Featuring a new 45.7-MP stacked CMOS sensor that supports continuous shooting at up to 30 fps for JPEGs or up to 20 fps for RAWs, Nikon says its new electronic shutter is so good they skipped giving the Z9 a traditional mechanical shutter entirely. And if you want even faster shooting speeds, you can lower the camera’s resolution to 11 megapixels to enable continuous shooting at up to a blazing 120 fps. And once again, that’s for still photos, not video, with the Z9 even getting an image buffer of up to 1,000 shots when shooting JPEGs or Nikon’s new high-efficiency RAW format.
Nikon even says distortion from its new electronic shutter is so low, it’s equivalent to a regular mechanical shutter, with the Z9's shutter capable of going as high as 1/32,000 of a second.
That said, the Z9 also features some impressive video specs too, with Nikon including support for 8K video capture at 30 fps with continuous recording times of two hours or more, so no real need to worry about overheating like might have to do with Canon’s EOS R5. And if 8K is overkill, you’ll also have the option to record 4K video at up to 120 fps.
Nikon also claims the Z9 features its most advanced autofocus system yet, which features improved 3D tracking and a new Subject Detection algorithm that can differentiate between nine types of subjects (people, dogs, cats, birds, cars, motorcycles, bicycles, trains, and planes) while capturing both stills and videos.
And in a brand new feature for one of Nikon’s mirrorless Z-series cameras, the Z9 is getting “Synchro VR” which combines the camera’s in-body image stabilization with the vibration reduction system in Nikon’s Z-series lenses (first on the Nikkor Z 70-200mm F2.8 VR S, the Z 105mm F2.8 VR, and the new Z 100-400mm F4.5-5.6 VR S) to provide even better image stabilization of up to six stops.

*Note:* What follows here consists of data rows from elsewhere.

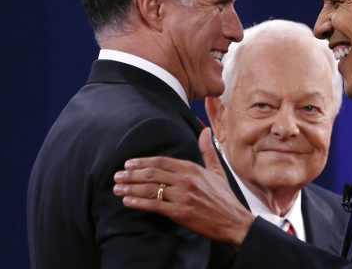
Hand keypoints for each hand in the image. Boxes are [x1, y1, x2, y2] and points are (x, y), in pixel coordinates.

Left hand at [113, 127, 254, 244]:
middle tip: (117, 176)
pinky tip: (127, 201)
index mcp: (192, 168)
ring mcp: (182, 196)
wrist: (234, 220)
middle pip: (152, 173)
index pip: (161, 161)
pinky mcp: (180, 212)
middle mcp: (185, 180)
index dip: (142, 162)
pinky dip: (138, 202)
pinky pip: (154, 205)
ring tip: (117, 188)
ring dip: (130, 188)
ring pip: (150, 189)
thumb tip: (205, 130)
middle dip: (131, 175)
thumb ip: (208, 150)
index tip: (128, 164)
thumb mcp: (218, 171)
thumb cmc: (224, 197)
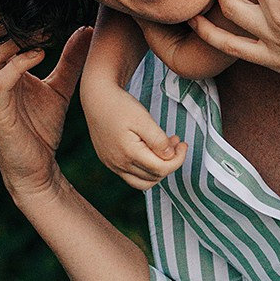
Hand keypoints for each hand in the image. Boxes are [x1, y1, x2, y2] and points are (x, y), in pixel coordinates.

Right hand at [0, 10, 90, 207]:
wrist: (37, 169)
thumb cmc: (42, 129)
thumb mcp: (60, 88)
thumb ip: (70, 61)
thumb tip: (86, 30)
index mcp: (4, 70)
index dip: (14, 15)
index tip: (39, 2)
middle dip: (8, 21)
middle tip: (35, 8)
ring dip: (14, 40)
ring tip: (41, 29)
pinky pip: (0, 82)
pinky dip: (17, 65)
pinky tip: (38, 55)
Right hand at [82, 73, 186, 190]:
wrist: (96, 99)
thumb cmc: (120, 106)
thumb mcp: (143, 119)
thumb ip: (158, 140)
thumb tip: (170, 157)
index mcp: (128, 153)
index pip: (161, 169)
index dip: (178, 159)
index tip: (183, 144)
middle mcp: (119, 164)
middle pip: (154, 177)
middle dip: (170, 162)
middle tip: (176, 143)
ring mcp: (112, 165)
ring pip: (143, 182)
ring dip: (159, 169)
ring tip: (165, 148)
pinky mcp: (109, 162)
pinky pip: (131, 176)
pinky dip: (146, 168)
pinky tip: (150, 151)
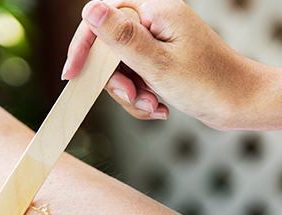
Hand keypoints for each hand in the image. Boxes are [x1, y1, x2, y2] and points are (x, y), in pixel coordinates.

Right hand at [62, 0, 281, 130]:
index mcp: (156, 12)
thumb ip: (120, 36)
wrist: (240, 104)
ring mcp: (157, 44)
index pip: (102, 20)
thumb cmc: (209, 84)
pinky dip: (141, 98)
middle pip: (109, 50)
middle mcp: (155, 23)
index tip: (72, 74)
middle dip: (116, 81)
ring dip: (131, 94)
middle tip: (133, 96)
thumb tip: (90, 9)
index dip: (83, 48)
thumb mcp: (157, 63)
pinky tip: (159, 107)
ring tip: (153, 105)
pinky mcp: (159, 62)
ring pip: (120, 70)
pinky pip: (134, 80)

As for the Z9's body, you still get Nikon’s classic weatherproof magnesium alloy chassis with a built-in vertical grip and dual CFexpress card slots, but with an overall volume about 20% smaller than a Nikon D6.
Sadly, the resolution of the Z9's OLED EVF is still a little low at 3.69-million dots, though Nikon did add on a new 3.2-inch multi-directional touchscreen that can tilt up and down and to the side, but still can’t flip all the way around.
Lastly, thanks to a new and larger EN-EL18d battery, the Z9 should enjoy strong battery life of up to 740 shots on a single charge when using the Z9's rear LCD screen, or around 700 when using its EVF.
Also, thanks to a future firmware update, Nikon says it will introduce its new N-RAW video format that allows for 12-bit video at 8K/60 fps, or 4K/60fps when using Apple ProRes RAW HQ.
All told, the Z9 looks like the pro-grade Nikon camera fans have been waiting for, even if it doesn’t beat Sony’s and Canon’s rival cameras on every spec. And with Nikon leaning even further into the Z9's video capabilities, we’re looking at something that should be equally adept at capturing both videos and stills.
But like so many high-end cameras, with a body-only price of $5,500, the Z9 won’t come cheap when it goes on sale sometime before the end of the year. And alongside the Z9, Nikon also announced a handful of new lenses and accessories also due out later this year including the new and slimmer FTZ II adapter ($250), the new Nikkor Z 100-400mm f/4.5-5.6 VR S zoom lens ($1,110), and the NIKKOR Z 24-120mm f/4 S ($2,700).